Problem |
In the text about The Walking Dead, rewrite the passage that begins at the words "Thoughts of The" and stops after "worth bringing up.", replacing "Tell Tale" with "Telltale".

Text section |
Sunday 24 June 2012

Thoughts of The Walking Dead (ep1)

I played through the first episode of The Walking Dead recently and few stuff popped up that I thought was worth discussing. For those of you who do not know what The Walking Dead is, it is a horror adventure game based upon a comic book (which is now also tv-series) featuring Heavy Rain inspired gameplay. It is developed by Tell Tale (makers of the Sam and Max reboot, etc) and is released on an episodic basis. I was unsure if Tell Tale could deliver a game with this kind of atmosphere, but having played I have to say that it is quite successful. The first episode is not a master piece by any means, but contain a few things worth bringing up.

The comic-book inspired art direction combined with so-so animations does not look all that inviting and immersive. But when you play the game, it works very well and does the job. This even though the drama of the game is mostly about close-up dialog and relationships. I think this is a very important lesson about not having to have photo realistic graphics even though the game is meant to focus on human emotions. I have a hard time saying that Heavy Rain, which as a lot more gloss on its visual, managed to elicit any more emotions from me. However, watching trailers, Heavy Rain seems a lot better in this aspect and I thought Walking Dead looked downright horrible at times. But in-game it turned out not be really matter. This is also lesson in taking care of how you present the game in trailers and such, and make sure that the feelings you get from actually playing the game comes across.

Just like in Heavy Rain, a big feature is to make hard decisions throughout the game. You must choose who to save, whether to lie or not, etc. Most of these are made using timed dialog choices, where you only have a short time to decide what to do. On paper I think it sounds okay, but I just do not like how it feels when actually playing. There is just something that bothers me in knowing that all of these choices are prefabricated and that I the choice I did not make might have been better. And it does not really matter that the choices do not affect the game mechanically (eg like in Mass Effect where bad choice might mean less gain), there is just something holding me back from playing along with it.
I think a big problem is that it is way too obvious that you are actually making a choice. Supporting this hypothesis is that the game by default gives a pop-up hint of the consequences of a choice (eg that a character trust you less), and removing this makes it a lot better (but still not good enough). A few choices are made in a sort of "Virtua Cop"-like manner where you have to point a cross-hair over a target and then choose an action. It is not always clear that these are actual choices, in part because it is much more analog (not just choosing from a list of options) and partly because it is less clear that you can only can choose a ONE of the presented alternatives. These sequences did not bother me at all as much as the dialog options.

Supplied data |
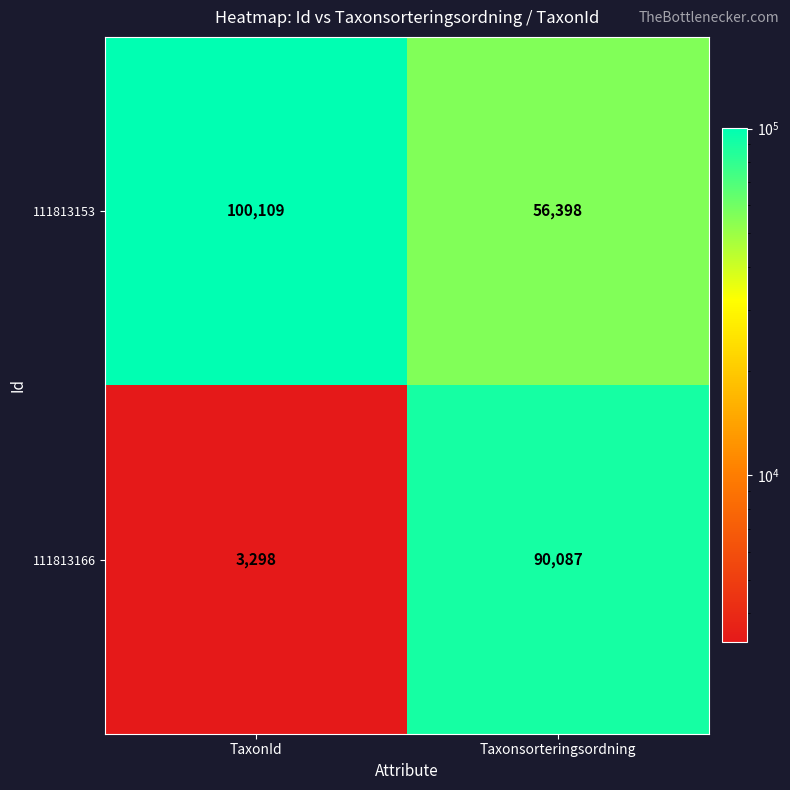

Reading left to right, extract all data points from this chart.

111813153: TaxonId=100109	Taxonsorteringsordning=56398
111813166: TaxonId=3298	Taxonsorteringsordning=90087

Response area |
Thoughts of The Walking Dead (ep1)

I played through the first episode of The Walking Dead recently and few stuff popped up that I thought was worth discussing. For those of you who do not know what The Walking Dead is, it is a horror adventure game based upon a comic book (which is now also tv-series) featuring Heavy Rain inspired gameplay. It is developed by Telltale (makers of the Sam and Max reboot, etc) and is released on an episodic basis. I was unsure if Telltale could deliver a game with this kind of atmosphere, but having played I have to say that it is quite successful. The first episode is not a master piece by any means, but contain a few things worth bringing up.